原告品川次郎が住居地において文房具、医療品、化粧品等の販売業を営んでいること、原告品川静江がその妻であり、品川高久が原告らの長男であることおよび原告らが自動車損害賠償保障法に基き、本件事故により金一六六、七二〇円の損害賠償の支払を受けたことは当事者間に争いがなく、さらに成立に争いのない甲第一号証に原告ら各本人尋問の結果を綜合してみると、原告らの右営業は年間一、五〇〇、〇〇〇円から二、〇〇〇、〇〇〇円の売上を有し、原告らは長男高久のほか長女恭子(昭和二七年一月二六日生)および次男典久(同三一年二月三日生)の三児とともに普通程度の平和な家庭生活を営んでいたことを認めることができる。一方、被告については同連合会がその収入源を主として下部団体に対する賦課金に依存し、その他養蚕資材の共同購入の手数料によつている群馬県下の養蚕農業団体の連合会であることは当事者間に争いがなく、証人近藤好一の証言によれば、同連合会は役員一二名、職員約三〇名を擁し、その年間の予算は約一〇、〇〇〇、〇〇〇円程度の規模を有していたことが認められる。これらの諸事実に本件事故の発生経過、状況等を考え合せると、原告らの蒙つた精神的苦痛は、原告ら各自について金一五〇、〇〇〇円をもつて慰藉されるものと認めるのが相当である。

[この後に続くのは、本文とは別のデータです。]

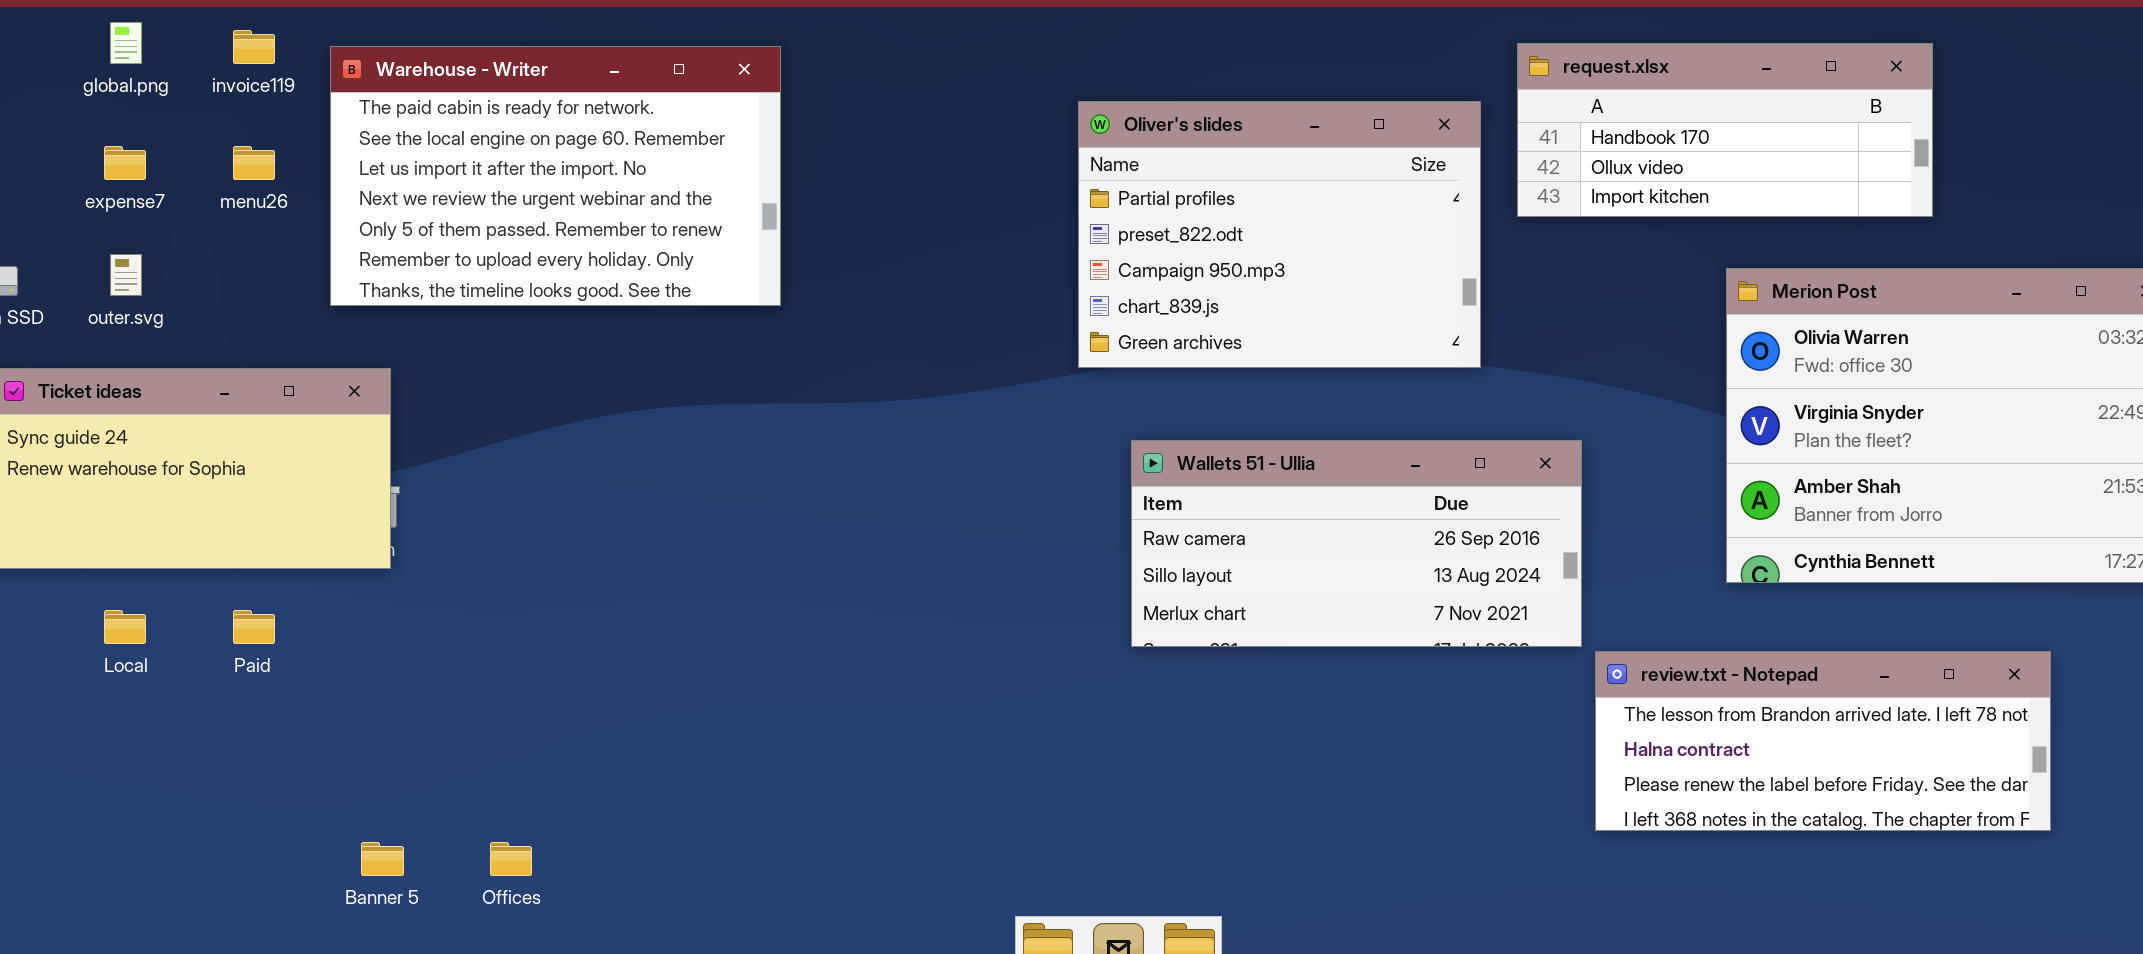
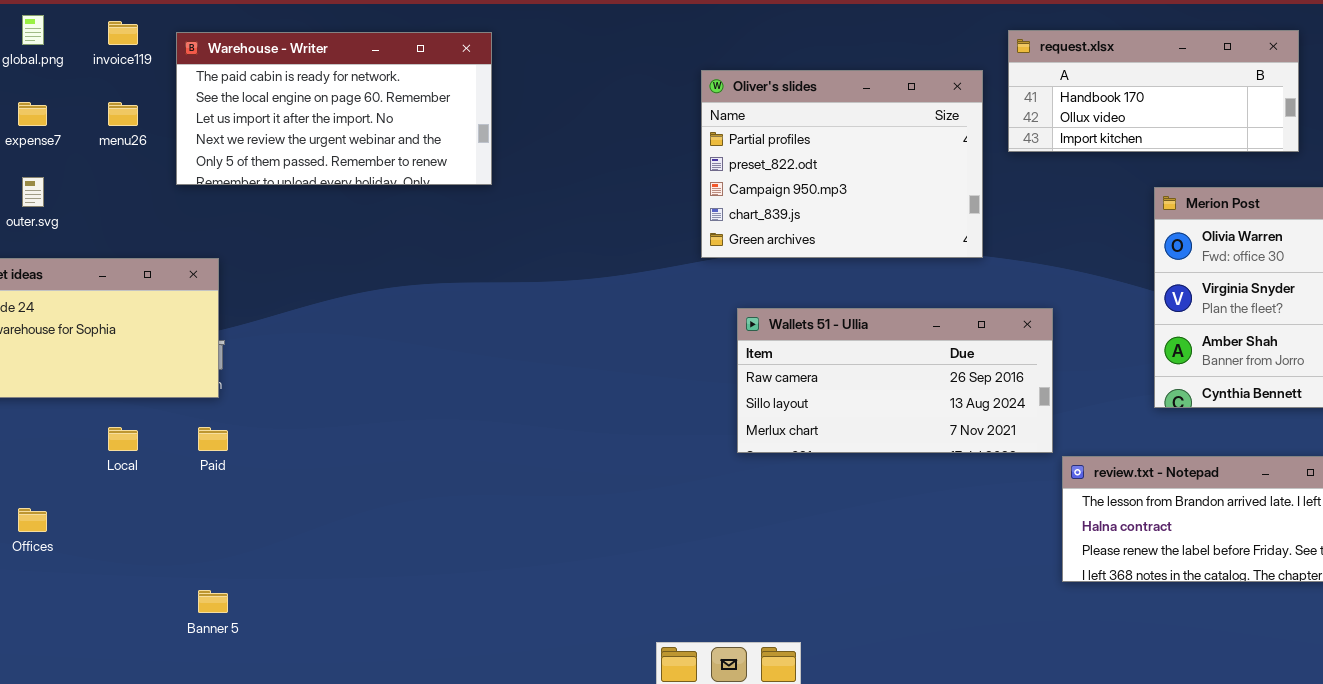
Warehouse - Writer: [330,46,781,306] -> [176,32,492,185], resized
Local: [104,610,146,644] -> [108,427,138,451], moved
Paid: [233,610,275,644] -> [198,427,228,451], moved
Offices: [490,842,532,876] -> [18,508,47,532], moved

(3)つぎに、原告品川次郎が前記高久の葬式費用としてその頃金七七、八三三円の支出を余儀なくされたことは、原告品川次郎の本人尋問の結果に弁論の全趣旨を綜合すれば容易にこれを認めることができ、右認定を覆えすに足るなんらの証拠もない。従つて、同人は右相当の損害を蒙つたものというべく、この損害は前記認定の原告らの社会的、経済的地位に相応した額と認められ、かつ本件事故と相当な因果関係を有するものということができるから、被告は同人に対しこの損害を賠償すべき義務があるといわなければならない。

そして、被告の右各債務は訴状送達の翌日であること記録上明らかな昭和三四年七月九日から履行遅滞にあるから、被告は、原告らに対し右各金員に対する同日から支払済まで年五分の民法所定の遅滞損害金を支払う義務がある。

五、そうであるなら、原告らの請求中、原告品川次郎の金二二七、八三三円、同品川静江の金一五〇、〇〇〇円およびそれぞれ右各金員に対する昭和三四年七月九日から支払済まで年五分の遅延損害金の支払を求める部分はいずれも理由があるからこれを認容し、その余の各部分は理由がないからいずれもこれを棄却することとし、訴訟費用の負担については、民事訴訟法第八九条、第九二条、第九三条を、仮執行の宣言については同法第一九六条を適用して、主文のとおり判決する。